REPUBLIKA.CO.ID, YERUSALEM -- Seorang pejabat pemerintah Israel mengatakan Tel Aviv tidak mengantisipasi kesepakatan baru perjanjian nuklir 2015 atau Joint Comprehensive Plan of Action (JCPOA) sebelum pemilu sela Amerika Serikat (AS) pada bulan November. Hal ini disampaikan setelah tiga negara Eropa yang berpartisipasi dalam perundingan menyuarakan rasa frustasi terhadap Teheran.
"Pada saat ini, tampaknya perjanjian nuklir Iran tidak akan ditandatangani setidaknya sampai pemilihan sela AS," kata pejabat Israel yang tidak bersedia disebutkan namanya, Ahad (11/9/2022).

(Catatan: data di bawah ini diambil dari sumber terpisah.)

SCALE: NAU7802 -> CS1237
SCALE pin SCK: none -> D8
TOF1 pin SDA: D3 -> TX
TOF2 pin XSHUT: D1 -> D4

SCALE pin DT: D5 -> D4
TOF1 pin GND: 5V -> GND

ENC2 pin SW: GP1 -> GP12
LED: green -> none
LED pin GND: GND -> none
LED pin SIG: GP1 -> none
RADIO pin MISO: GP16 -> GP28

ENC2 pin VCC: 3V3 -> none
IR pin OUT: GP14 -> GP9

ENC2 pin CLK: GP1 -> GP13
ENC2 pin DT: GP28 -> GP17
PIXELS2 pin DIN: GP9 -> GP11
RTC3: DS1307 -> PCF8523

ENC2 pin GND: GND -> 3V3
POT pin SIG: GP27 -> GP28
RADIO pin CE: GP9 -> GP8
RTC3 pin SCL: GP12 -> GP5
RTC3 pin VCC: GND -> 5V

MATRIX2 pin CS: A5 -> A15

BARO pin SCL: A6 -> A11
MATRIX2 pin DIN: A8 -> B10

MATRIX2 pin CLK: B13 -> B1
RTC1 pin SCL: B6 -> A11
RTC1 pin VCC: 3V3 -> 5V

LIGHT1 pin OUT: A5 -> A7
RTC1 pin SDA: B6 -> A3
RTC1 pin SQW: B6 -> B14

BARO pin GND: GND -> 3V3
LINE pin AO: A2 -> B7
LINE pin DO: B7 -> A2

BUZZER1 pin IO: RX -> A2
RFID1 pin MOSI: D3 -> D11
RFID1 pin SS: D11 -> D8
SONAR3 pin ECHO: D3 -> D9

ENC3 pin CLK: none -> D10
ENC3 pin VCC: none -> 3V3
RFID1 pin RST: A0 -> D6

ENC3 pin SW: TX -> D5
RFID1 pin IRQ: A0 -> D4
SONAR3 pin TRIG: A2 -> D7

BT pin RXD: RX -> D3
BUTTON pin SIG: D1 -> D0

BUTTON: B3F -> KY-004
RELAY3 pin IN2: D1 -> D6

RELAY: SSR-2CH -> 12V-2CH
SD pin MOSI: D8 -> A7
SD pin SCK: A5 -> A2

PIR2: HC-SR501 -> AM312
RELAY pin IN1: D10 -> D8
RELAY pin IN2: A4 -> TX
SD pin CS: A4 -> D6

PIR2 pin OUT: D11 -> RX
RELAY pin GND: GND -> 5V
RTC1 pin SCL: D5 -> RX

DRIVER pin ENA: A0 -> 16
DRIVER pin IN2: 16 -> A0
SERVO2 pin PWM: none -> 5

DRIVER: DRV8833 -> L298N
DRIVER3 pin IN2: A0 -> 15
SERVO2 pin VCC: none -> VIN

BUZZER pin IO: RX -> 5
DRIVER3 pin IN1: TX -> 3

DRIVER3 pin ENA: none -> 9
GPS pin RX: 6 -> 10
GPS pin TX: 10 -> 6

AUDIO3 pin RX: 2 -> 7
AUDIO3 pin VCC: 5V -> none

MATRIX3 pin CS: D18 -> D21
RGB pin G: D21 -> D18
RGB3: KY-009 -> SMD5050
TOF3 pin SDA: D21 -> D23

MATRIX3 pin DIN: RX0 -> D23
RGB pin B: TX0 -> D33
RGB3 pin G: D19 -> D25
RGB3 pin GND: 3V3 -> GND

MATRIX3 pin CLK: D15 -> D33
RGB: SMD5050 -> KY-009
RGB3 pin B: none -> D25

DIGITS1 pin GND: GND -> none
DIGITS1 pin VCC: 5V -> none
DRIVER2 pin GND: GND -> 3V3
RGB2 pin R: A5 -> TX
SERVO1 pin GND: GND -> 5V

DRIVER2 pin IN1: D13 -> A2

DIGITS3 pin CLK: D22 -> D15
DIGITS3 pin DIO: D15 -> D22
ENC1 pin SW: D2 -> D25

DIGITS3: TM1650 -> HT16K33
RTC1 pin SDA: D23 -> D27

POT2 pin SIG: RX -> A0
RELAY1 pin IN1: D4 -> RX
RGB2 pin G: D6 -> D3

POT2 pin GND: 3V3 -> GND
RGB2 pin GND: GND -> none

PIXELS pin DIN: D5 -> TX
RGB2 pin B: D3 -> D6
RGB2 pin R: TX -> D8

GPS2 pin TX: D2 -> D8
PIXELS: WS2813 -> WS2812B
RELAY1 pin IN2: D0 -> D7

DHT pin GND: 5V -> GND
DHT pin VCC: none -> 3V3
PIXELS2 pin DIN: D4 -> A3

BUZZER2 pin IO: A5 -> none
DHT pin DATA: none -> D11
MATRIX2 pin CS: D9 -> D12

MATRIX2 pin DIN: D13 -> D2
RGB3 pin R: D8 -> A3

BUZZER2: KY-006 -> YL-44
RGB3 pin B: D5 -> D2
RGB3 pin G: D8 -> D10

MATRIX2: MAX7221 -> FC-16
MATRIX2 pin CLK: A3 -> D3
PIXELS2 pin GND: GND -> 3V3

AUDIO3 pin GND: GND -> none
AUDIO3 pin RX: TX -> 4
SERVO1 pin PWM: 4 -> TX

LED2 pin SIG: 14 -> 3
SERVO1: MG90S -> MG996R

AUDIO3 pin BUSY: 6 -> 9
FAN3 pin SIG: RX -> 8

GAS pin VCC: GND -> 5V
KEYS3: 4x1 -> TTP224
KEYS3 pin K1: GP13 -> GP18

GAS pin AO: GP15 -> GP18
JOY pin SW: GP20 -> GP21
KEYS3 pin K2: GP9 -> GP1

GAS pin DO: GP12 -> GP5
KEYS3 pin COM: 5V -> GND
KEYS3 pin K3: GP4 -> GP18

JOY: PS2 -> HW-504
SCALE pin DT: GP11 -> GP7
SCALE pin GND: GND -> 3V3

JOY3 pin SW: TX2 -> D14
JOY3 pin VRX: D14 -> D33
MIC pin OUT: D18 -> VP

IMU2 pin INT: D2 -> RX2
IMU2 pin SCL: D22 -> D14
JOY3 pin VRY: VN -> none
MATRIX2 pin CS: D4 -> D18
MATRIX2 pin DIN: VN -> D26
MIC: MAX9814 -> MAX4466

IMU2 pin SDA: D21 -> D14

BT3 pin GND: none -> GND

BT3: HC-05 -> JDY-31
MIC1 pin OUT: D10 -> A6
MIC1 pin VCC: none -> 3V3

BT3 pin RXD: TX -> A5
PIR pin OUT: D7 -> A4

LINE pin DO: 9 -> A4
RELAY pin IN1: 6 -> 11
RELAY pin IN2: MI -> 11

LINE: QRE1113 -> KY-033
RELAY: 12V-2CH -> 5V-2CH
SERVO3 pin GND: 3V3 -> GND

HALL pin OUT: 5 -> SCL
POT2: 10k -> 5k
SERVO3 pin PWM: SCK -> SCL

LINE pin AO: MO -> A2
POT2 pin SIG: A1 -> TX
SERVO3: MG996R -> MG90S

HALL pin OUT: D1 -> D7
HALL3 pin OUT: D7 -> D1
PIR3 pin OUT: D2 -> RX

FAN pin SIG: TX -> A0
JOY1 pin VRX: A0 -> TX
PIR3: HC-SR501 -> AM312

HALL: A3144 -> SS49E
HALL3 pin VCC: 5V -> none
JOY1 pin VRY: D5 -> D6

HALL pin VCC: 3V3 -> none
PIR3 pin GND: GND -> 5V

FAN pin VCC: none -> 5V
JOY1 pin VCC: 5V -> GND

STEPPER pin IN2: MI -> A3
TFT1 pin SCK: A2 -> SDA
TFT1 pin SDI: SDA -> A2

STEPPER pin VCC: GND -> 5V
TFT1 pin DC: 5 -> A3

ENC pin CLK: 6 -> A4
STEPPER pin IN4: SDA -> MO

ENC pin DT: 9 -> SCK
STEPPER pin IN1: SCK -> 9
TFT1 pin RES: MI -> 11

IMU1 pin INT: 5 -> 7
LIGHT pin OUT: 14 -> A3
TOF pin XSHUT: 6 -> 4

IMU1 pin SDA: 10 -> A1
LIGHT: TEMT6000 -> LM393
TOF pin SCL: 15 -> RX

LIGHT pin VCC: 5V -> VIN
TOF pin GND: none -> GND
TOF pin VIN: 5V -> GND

Sebelumnya Prancis, Inggris dan Jerman frustasi pada tuntutan Iran dalam perundingan mengaktifkan kembali JCPOA. Pada awal bulan ini Iran mengirimkan respon terbarunya pada usulan Uni Eropa untuk mengaktifkan kembali JCPOA.
Perjanjian nuklir itu akan membatasi program nuklir Teheran dengan imbalan AS, Uni Eropa dan PBB mencabut sanksi-sanksi ekonominya. Tiga negara Eropa mengatakan respon Iran pada koordinator Uni Eropa merupakan langkah mundur.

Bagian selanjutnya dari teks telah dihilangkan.